Frank took a step towards the door. Suddenly an alarm blared from within Helena’s room. Frank took a step backwards as nurses and a doctor rushed through the door, fully draped in Personal Protection Equipment from head to toe. 

 

Daniel walked in still holding onto the bouquet. “They cannot take anything into her. Some contamination policy or something.”  

  

“Contaminate what? She is already dying! All these stupid rules are not going to help my Helena.” Frank raised his voice, attracting the nurses’ attention from within the quarantine room.

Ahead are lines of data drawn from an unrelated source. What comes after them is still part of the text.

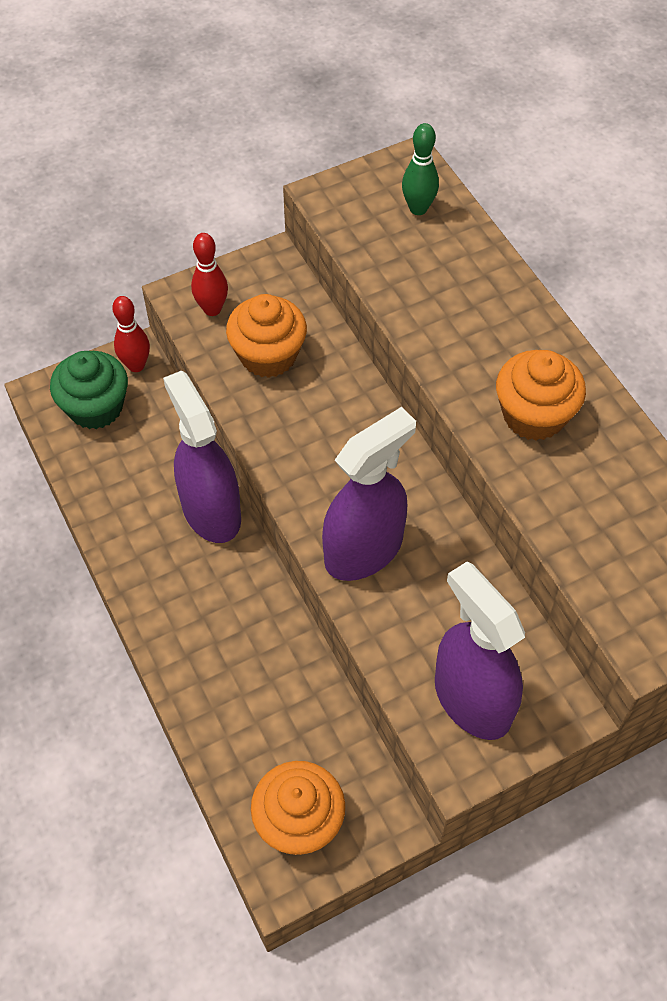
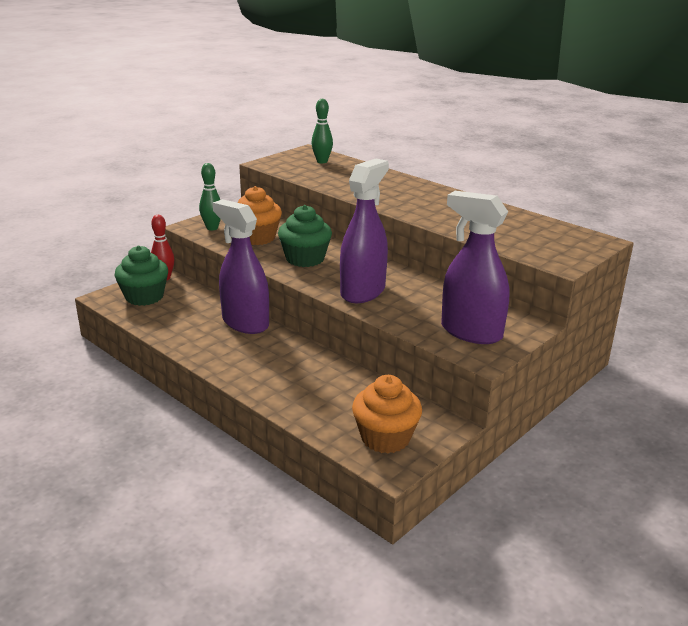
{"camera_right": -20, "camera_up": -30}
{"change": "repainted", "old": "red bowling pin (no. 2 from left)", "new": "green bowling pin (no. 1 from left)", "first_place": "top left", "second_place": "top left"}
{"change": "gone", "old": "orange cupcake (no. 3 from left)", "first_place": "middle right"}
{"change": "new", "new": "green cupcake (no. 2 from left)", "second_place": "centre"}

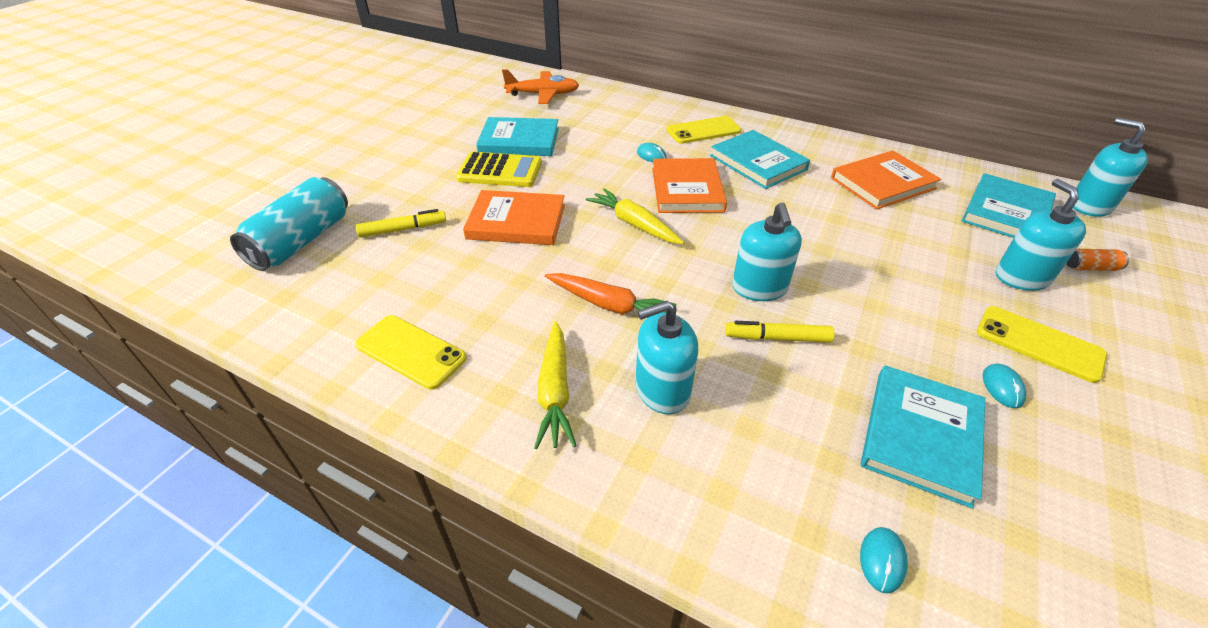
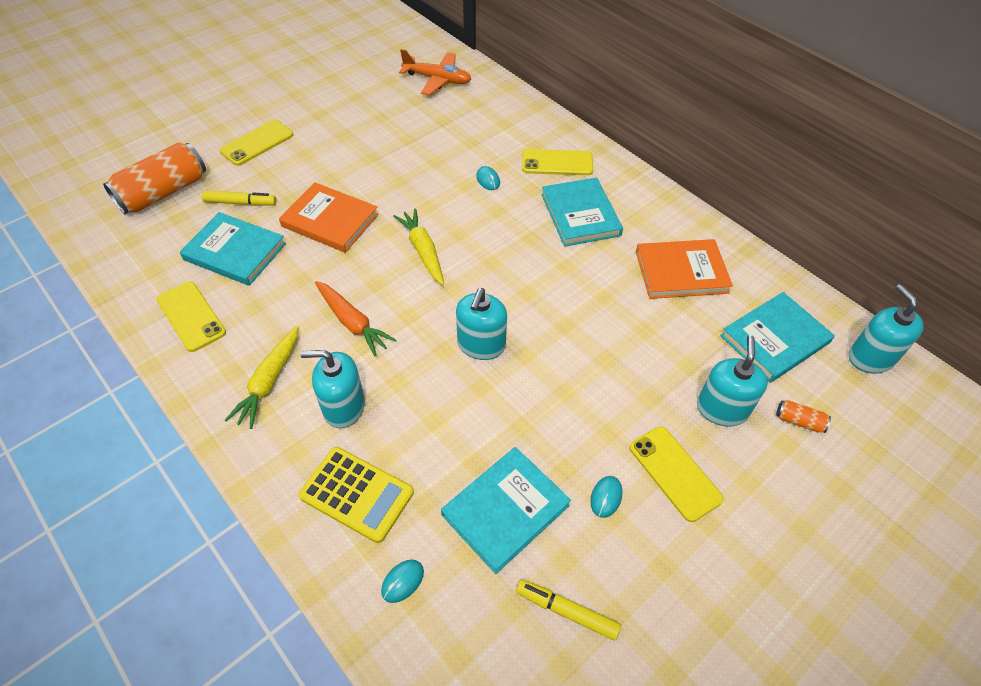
{"camera_right": 20, "camera_up": 10}
{"change": "shifted", "old": "turquoise book (no. 1 from left)", "first_place": "top centre", "second_place": "middle left"}
{"change": "shifted", "old": "yellow calculator", "first_place": "top centre", "second_place": "bottom centre"}
{"change": "gone", "old": "orange book (no. 2 from left)", "first_place": "top centre"}
{"change": "repainted", "old": "turquoise can", "new": "orange can (no. 1 from left)", "first_place": "middle left", "second_place": "top left"}
{"change": "shifted", "old": "yellow marker (no. 2 from left)", "first_place": "centre", "second_place": "bottom centre"}
{"change": "new", "new": "yellow phone (no. 2 from left)", "second_place": "top left"}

A nurse pressed the security alarm around her neck in full view of Frank. 

 

“They will protect you and me and all your grand kids.” “They will protect their butts so no one can sue them, that is all. Give me that!” Frank snatched the bouquet out of his son’s hands, picked out a bright purple and yellow flower and discarded the rest onto the floor. 

 

Frank burst through the door and rushed towards his wife. The treating nurses and doctor back away, waiting for security to rush in and put an end to the situation. Frank placed the flower behind Helena’s ear, instantly brightening her face to where she almost looked as she had on her wedding day. Frank pulled off his mask, bent down and managed to place a kiss on his love’s forehead before three security guards grabbed him from behind and dragged him towards the door. 

 

Frank looked back to see his wife alive for the last time. Helena smiled softly before a nurse plucked the flower from her hair and threw it into a bio-hazard bin.